[Your assignment]: Line count for "图灵交互设计丛书": say how many lines of the data contain it, with no other text.

---- Dataset excerpts

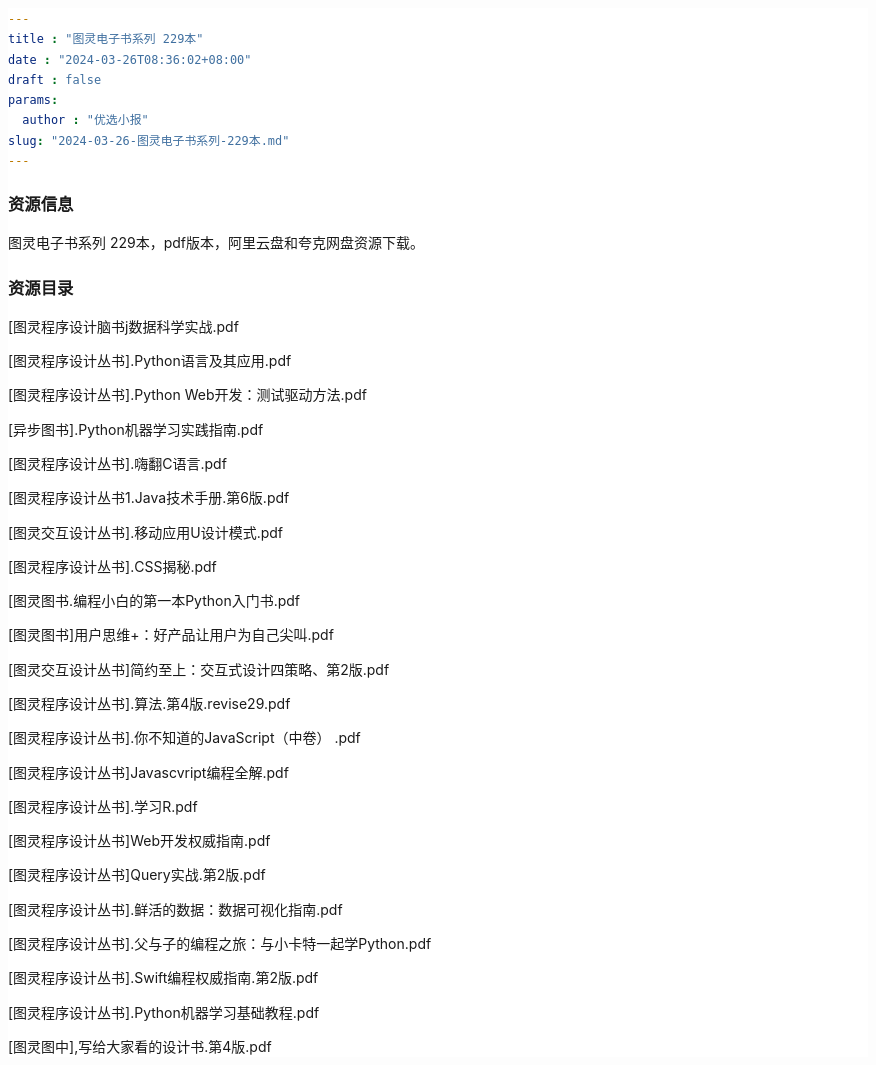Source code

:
 ```yaml
---
title : "图灵电子书系列 229本"
date : "2024-03-26T08:36:02+08:00"
draft : false
params:
  author : "优选小报"
slug: "2024-03-26-图灵电子书系列-229本.md"
---
```


### 资源信息

图灵电子书系列 229本，pdf版本，阿里云盘和夸克网盘资源下载。

### 资源目录

[图灵程序设计脑书j数据科学实战.pdf

[图灵程序设计丛书].Python语言及其应用.pdf

[图灵程序设计丛书].Python Web开发：测试驱动方法.pdf

[异步图书].Python机器学习实践指南.pdf

[图灵程序设计丛书].嗨翻C语言.pdf

[图灵程序设计丛书1.Java技术手册.第6版.pdf

[图灵交互设计丛书].移动应用U设计模式.pdf

[图灵程序设计丛书].CSS揭秘.pdf

[图灵图书.编程小白的第一本Python入门书.pdf

[图灵图书]用户思维+：好产品让用户为自己尖叫.pdf

[图灵交互设计丛书]简约至上：交互式设计四策略、第2版.pdf

[图灵程序设计丛书].算法.第4版.revise29.pdf

[图灵程序设计丛书].你不知道的JavaScript（中卷） .pdf

[图灵程序设计丛书]Javascvript编程全解.pdf

[图灵程序设计丛书].学习R.pdf

[图灵程序设计丛书]Web开发权威指南.pdf

[图灵程序设计丛书]Query实战.第2版.pdf

[图灵程序设计丛书].鲜活的数据：数据可视化指南.pdf

[图灵程序设计丛书].父与子的编程之旅：与小卡特一起学Python.pdf

[图灵程序设计丛书].Swift编程权威指南.第2版.pdf

[图灵程序设计丛书].Python机器学习基础教程.pdf

[图灵图中],写给大家看的设计书.第4版.pdf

--------

[Answer for this exercise]: 2